We watched another spectacular sunset while chatting about Lui's current lack of a woman. Turns out Lui is 26, has 3 kids aged 5, 6 and 7 and his wife has left him so the kids live with him and their grandma. I've got a lot of catching up to do in 2 years; I feel like a child in comparison and maybe something about travelling and seeing new things has brought back a child like sense of excitement in me. I also have to keep reminding myself that “real life” (or starting a family) starts a lot earlier here than back home, and its normal for indigenous couples to have 5-6 kids before they even hit their 30s. I told Lui he should try and snag a rich tourist, which is easier said than done in the scope of a 3 day excursion but if he milks that sunset I reckon he's got a chance. 
 
I think there may be a monkey in this tree too
Life in a river community has its own pace, one which is unsurprisingly slower than elsewhere. Although some of the indigenous people living on the river are involved in tourism, the majority still live a more traditional lifestyle, working on the land or fishing (Lui's family used to farm melons before the earth became less fertile). This obviously goes hand in hand with ownership of many modern conveniences like television, and buying “western” clothes from town, but Lui said a lot of the food and medicine still comes from the surrounding area. Lui also told me that the majority of people still spoke the indigenous language and that the children always spoke it with their parents which is in an interesting contrast to the community we worked with in Santa Elena where the language and the majority of the customs were being overpowered by outside influence. I would guess a lot of it has to do with proximity; maybe the river provides a natural barrier (its a 1-2 hour trip to the nearest town from Lui's house) so the unstoppable march of globalisation will have to wait a little longer before every indigenous community on the river has a blackberry.

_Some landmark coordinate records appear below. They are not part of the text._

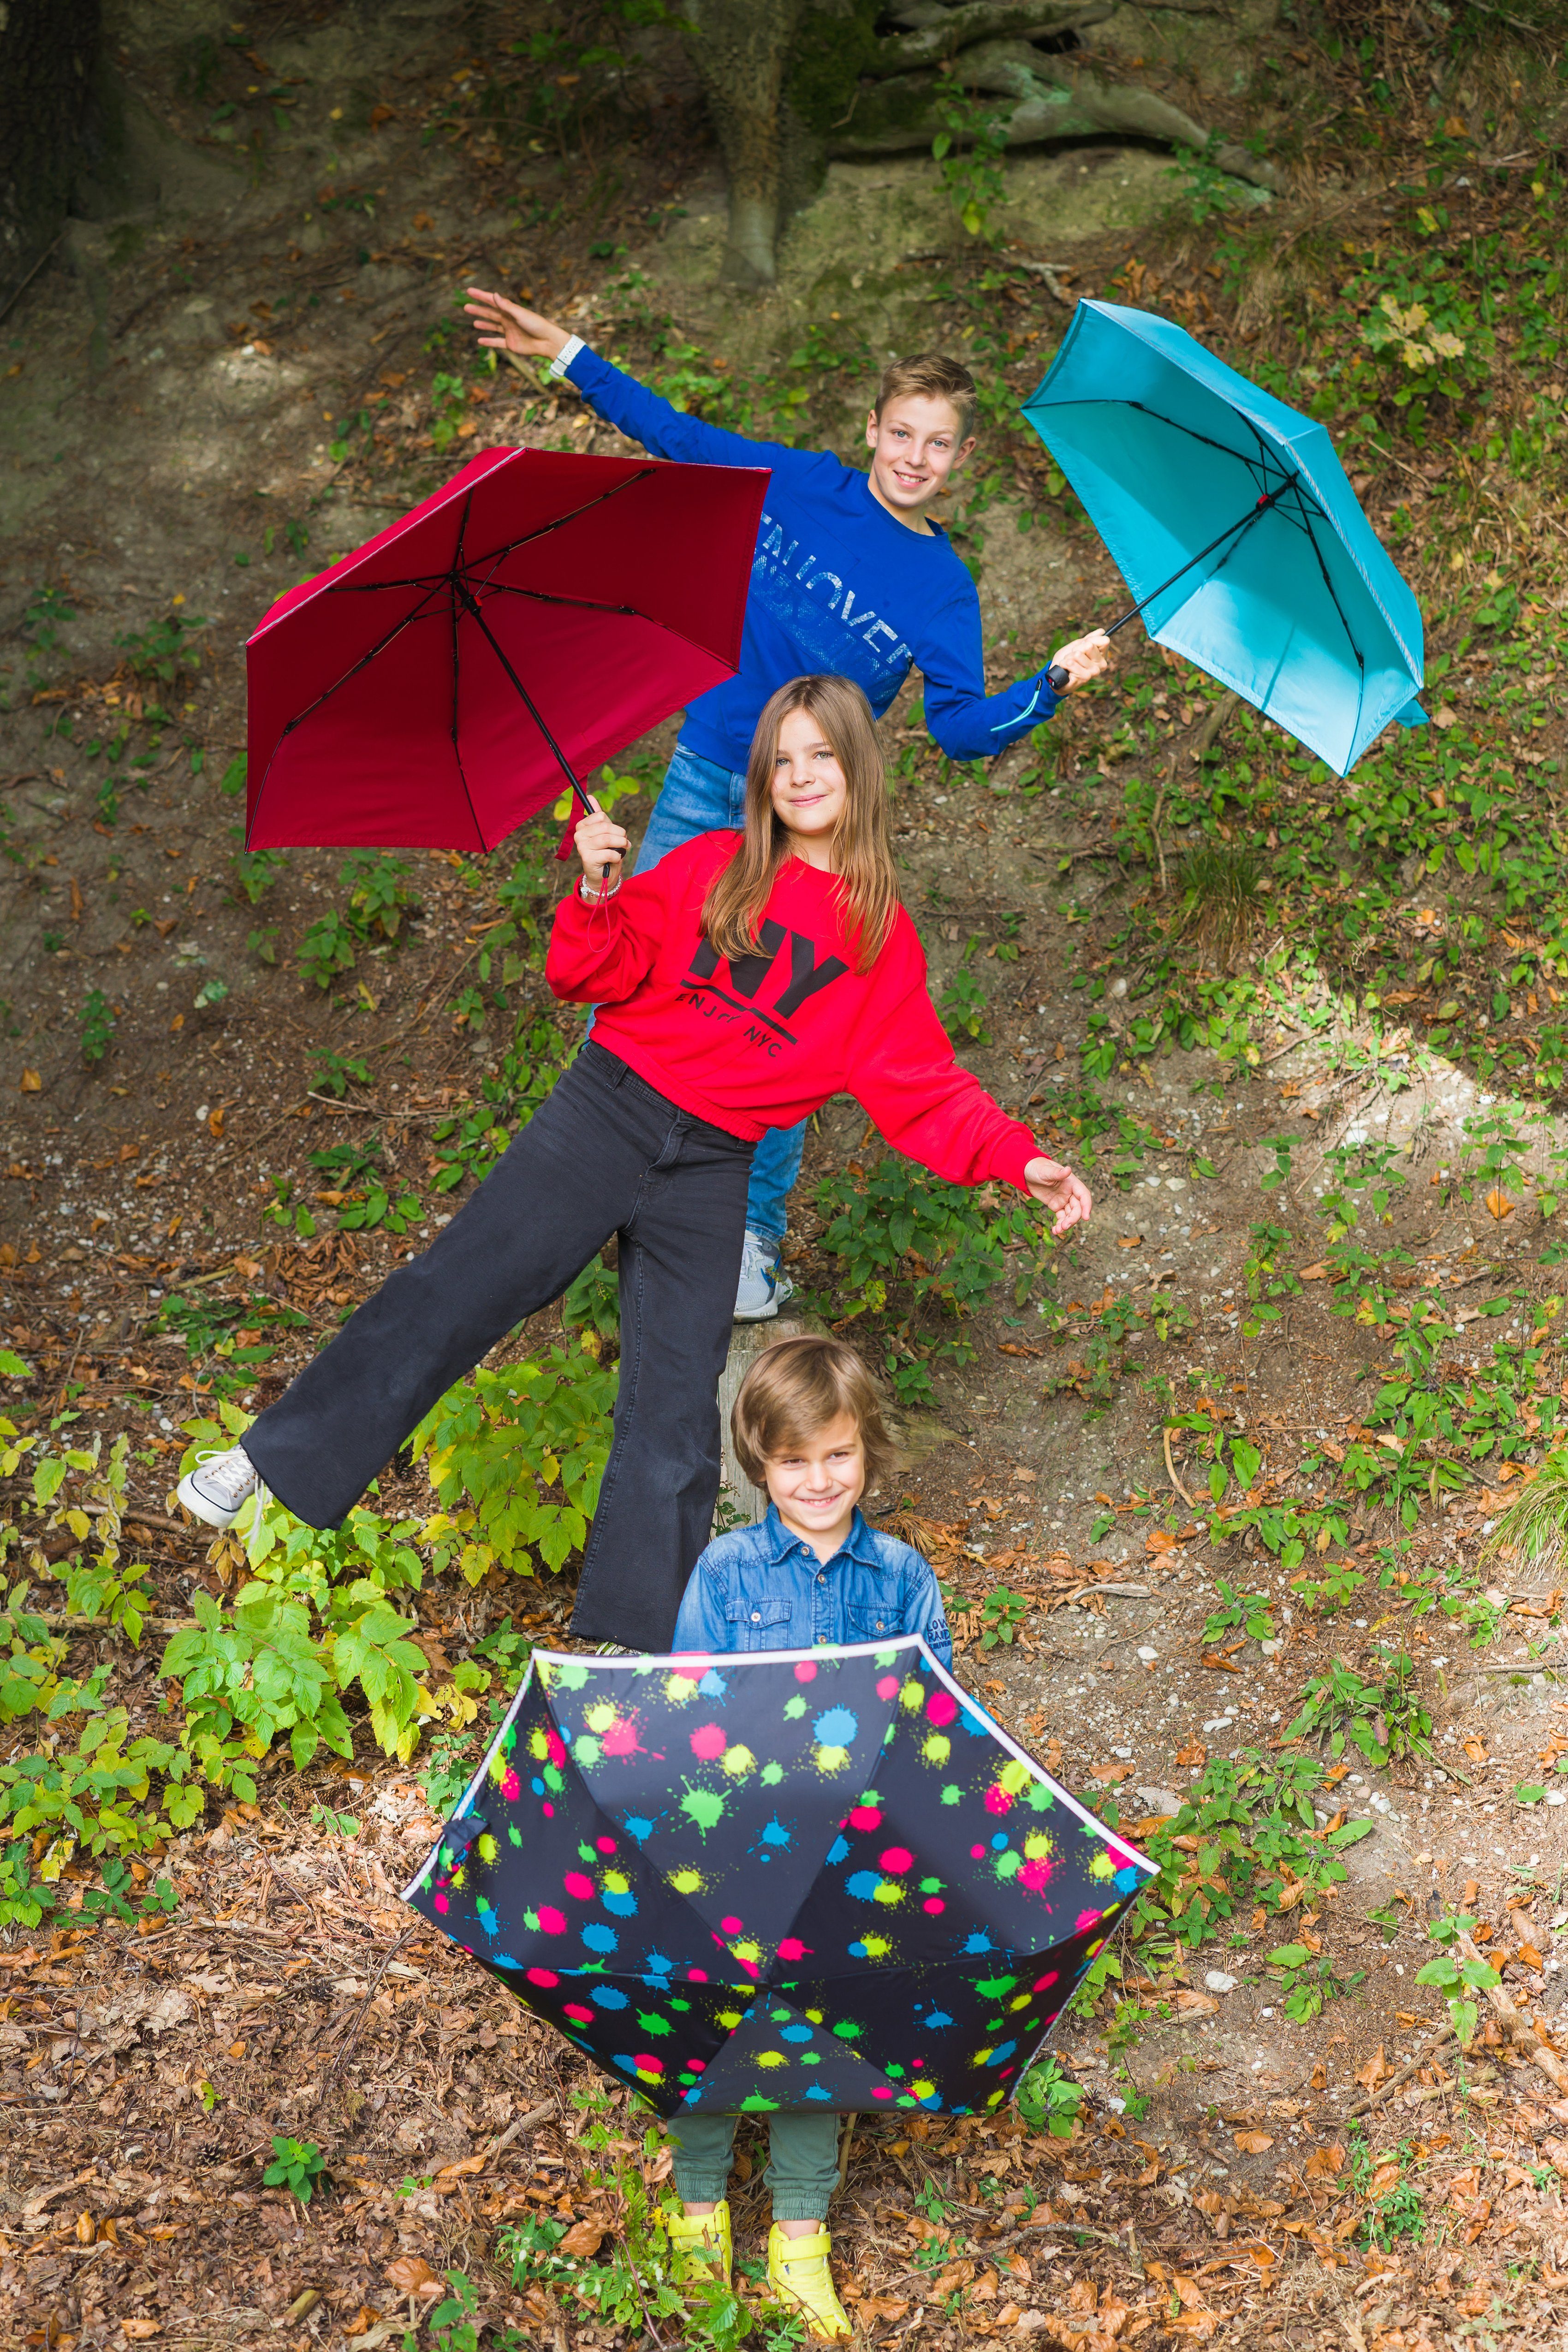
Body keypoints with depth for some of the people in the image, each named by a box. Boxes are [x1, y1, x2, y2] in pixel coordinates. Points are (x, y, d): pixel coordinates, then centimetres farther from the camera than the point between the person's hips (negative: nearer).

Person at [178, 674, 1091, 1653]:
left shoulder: (884, 940, 8)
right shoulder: (713, 868, 6)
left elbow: (925, 1088, 7)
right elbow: (602, 975, 4)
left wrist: (1023, 1159, -6)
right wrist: (600, 895, -15)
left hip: (711, 1169, 1)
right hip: (610, 1107, -1)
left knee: (677, 1413, 0)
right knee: (459, 1285, -13)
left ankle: (634, 1653, 8)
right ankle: (271, 1461, -4)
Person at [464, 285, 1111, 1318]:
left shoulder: (943, 589, -6)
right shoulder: (801, 484, -1)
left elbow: (963, 727, -11)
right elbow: (677, 436, 6)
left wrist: (1051, 685, -29)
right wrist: (566, 351, 5)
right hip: (705, 776, 2)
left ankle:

Chillin and fishing with Lui

We also discussed the fact that this would be my first Christmas away from my family, something I hadn't really given much thought to until now. According to Lui, Christmas and New Year around here are good fun, as each community up and down the river organises a fiesta and, since it seems everyone knows everyone else, its a great excuse to say hi to the neighbours, have a drink and have a dance with the chicas. The the sense of community here is amazing and something that is sadly missing in a city. After a dinner of fish (a slightly more impressive specimen than the one I caught) I fell asleep to the sound of the jungle and wondered where I'd be for Christmas and if I'd enjoy life on the river. I concluded that, no, within a few more days I'd be bored out of my mind, but the experience was memorable to say the least.